There is a few hope we are able to learn to higher detect AI-generated content through guidance in spotting fakes. But the truth is that technologies are continuously improving, so our abilities to distinguish the “real” from the digitally “faked” are increasingly limited.

The advances in technology are compounded by the increasing availability of “nudify” or “remove clothing” apps on various platforms and app stores, that are commonly advertised online. Such apps further normalise the sexist treatment and objectification of ladies, with no regard for a way the victims themselves may feel about it.

But it could be a mistake guilty technology alone for the harms, or the sexism, disrespect and abuse that flows from it. Technology is morally neutral. It can take neither credit nor blame.

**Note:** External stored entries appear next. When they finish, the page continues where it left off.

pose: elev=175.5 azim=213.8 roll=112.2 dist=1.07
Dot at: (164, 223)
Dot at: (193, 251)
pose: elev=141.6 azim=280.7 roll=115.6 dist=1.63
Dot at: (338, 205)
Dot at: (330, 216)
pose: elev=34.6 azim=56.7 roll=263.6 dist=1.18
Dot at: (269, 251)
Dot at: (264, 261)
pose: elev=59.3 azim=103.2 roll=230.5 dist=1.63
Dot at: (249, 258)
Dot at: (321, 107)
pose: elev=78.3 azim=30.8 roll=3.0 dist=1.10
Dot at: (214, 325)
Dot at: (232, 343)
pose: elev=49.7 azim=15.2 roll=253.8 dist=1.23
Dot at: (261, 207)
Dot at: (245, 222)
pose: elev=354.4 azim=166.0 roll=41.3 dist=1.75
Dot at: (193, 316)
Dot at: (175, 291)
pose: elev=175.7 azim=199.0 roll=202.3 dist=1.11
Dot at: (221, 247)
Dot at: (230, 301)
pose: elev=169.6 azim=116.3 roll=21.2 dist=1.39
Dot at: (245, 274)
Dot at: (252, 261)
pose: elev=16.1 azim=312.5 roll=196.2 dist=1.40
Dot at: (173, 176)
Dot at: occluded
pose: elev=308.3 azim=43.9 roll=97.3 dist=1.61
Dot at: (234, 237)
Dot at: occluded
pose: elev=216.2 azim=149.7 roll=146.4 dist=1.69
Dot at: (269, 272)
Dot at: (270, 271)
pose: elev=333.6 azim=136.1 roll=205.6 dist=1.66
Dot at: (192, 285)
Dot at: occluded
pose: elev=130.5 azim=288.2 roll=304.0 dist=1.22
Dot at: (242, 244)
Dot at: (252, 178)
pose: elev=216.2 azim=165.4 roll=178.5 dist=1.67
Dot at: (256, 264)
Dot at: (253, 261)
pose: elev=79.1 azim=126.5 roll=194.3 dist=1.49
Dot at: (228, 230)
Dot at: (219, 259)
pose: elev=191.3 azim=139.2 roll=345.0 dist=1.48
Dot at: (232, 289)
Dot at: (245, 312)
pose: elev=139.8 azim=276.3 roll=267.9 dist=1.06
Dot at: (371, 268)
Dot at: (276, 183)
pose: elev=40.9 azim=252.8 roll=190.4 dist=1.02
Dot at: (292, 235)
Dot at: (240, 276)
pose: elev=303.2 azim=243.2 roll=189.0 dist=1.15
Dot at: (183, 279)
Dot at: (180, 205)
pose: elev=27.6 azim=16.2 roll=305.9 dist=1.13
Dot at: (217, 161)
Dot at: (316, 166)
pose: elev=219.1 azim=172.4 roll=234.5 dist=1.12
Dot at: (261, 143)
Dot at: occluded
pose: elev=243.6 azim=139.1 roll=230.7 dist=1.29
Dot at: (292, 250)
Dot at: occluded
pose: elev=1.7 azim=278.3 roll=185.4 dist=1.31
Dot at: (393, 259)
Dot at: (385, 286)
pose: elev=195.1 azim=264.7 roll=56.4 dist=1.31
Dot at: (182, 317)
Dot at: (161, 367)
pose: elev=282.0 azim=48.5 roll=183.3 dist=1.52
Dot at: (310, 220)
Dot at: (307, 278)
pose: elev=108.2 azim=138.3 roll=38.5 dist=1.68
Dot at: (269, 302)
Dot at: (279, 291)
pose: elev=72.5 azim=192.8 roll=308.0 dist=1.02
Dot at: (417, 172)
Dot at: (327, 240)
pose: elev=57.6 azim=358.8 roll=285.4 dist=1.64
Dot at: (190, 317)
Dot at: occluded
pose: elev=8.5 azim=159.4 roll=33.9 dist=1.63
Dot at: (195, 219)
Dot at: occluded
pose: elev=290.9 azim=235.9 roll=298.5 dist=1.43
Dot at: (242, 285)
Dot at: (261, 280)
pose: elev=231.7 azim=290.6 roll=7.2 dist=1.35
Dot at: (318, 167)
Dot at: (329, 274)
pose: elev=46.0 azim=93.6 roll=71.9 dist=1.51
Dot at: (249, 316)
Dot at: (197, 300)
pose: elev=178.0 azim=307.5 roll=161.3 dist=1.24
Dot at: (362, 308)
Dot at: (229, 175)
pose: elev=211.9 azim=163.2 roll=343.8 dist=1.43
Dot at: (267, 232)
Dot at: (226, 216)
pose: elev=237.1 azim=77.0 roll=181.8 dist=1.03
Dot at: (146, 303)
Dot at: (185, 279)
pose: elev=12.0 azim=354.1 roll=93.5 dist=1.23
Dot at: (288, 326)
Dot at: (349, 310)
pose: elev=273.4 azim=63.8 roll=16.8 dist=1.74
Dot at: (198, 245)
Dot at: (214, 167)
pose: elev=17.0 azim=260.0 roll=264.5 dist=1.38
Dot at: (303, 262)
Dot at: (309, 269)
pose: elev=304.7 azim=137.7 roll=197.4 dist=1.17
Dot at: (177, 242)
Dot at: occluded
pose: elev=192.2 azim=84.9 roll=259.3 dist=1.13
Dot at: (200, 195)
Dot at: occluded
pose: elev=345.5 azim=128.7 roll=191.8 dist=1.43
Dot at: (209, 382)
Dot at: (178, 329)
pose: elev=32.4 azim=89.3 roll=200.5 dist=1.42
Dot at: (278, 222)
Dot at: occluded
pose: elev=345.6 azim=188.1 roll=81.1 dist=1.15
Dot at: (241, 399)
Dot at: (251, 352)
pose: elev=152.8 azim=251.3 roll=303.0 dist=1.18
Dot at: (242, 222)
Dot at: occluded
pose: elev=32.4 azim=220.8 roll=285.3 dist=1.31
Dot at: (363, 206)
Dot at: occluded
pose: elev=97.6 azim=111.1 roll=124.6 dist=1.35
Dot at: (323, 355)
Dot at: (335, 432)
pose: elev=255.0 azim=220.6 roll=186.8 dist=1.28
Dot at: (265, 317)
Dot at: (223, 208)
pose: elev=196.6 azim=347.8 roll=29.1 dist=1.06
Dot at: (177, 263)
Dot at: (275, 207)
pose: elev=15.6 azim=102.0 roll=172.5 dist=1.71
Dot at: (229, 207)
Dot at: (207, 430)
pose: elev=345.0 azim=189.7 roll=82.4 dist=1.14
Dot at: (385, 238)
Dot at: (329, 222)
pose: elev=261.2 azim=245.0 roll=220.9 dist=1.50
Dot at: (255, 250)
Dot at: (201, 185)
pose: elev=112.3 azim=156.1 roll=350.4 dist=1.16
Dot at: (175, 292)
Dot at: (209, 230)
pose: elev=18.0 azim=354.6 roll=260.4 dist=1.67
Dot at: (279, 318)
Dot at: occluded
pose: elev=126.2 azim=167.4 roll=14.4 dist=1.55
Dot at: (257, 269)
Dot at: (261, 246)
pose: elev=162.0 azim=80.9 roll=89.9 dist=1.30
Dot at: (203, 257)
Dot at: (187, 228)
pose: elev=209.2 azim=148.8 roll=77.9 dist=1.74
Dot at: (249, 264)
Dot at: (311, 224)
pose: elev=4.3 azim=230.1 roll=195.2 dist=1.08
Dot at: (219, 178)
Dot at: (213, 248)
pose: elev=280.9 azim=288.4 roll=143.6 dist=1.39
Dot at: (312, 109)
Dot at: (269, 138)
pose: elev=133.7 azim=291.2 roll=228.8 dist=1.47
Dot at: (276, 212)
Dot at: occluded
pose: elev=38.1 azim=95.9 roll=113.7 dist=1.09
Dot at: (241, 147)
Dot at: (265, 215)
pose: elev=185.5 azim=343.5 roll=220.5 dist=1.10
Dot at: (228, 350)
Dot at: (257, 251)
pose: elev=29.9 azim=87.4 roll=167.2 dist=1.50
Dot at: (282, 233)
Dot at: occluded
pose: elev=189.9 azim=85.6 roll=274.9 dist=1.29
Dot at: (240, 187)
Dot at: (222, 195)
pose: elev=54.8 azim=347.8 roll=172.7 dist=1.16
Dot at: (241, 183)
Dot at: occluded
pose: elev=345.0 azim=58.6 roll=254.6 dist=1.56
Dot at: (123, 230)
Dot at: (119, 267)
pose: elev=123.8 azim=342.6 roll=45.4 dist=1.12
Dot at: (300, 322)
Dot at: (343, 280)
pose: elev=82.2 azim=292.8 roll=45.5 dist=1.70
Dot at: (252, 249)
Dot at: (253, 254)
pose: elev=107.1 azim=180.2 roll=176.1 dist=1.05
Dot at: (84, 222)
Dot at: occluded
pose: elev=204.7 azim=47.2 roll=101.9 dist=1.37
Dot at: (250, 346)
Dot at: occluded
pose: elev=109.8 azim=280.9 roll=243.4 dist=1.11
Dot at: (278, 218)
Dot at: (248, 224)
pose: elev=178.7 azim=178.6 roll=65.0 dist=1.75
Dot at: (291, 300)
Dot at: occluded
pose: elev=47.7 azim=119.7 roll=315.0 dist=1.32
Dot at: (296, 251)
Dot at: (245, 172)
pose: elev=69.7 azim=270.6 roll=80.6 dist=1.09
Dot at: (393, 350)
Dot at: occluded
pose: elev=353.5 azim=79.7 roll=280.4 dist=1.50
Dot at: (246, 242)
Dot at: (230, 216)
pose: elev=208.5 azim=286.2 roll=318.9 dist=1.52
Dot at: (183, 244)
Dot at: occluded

Instead, there’s a transparent onus on technology developers, digital platforms and web sites to be more proactive by constructing in safety by design. In other words, putting user safety and rights front and centre within the design and development of online services. Platforms, apps and web sites also have to be made accountable for proactively stopping, disrupting and removing non-consensual content and technologies that could make such content.

Australia is leading the best way with this through the Office of the eSafety Commissioner, including national laws that hold digital platforms to account.

But further global motion and collaboration is required if we truly want to handle and stop the harms of non-consensual sexualised deepfakes.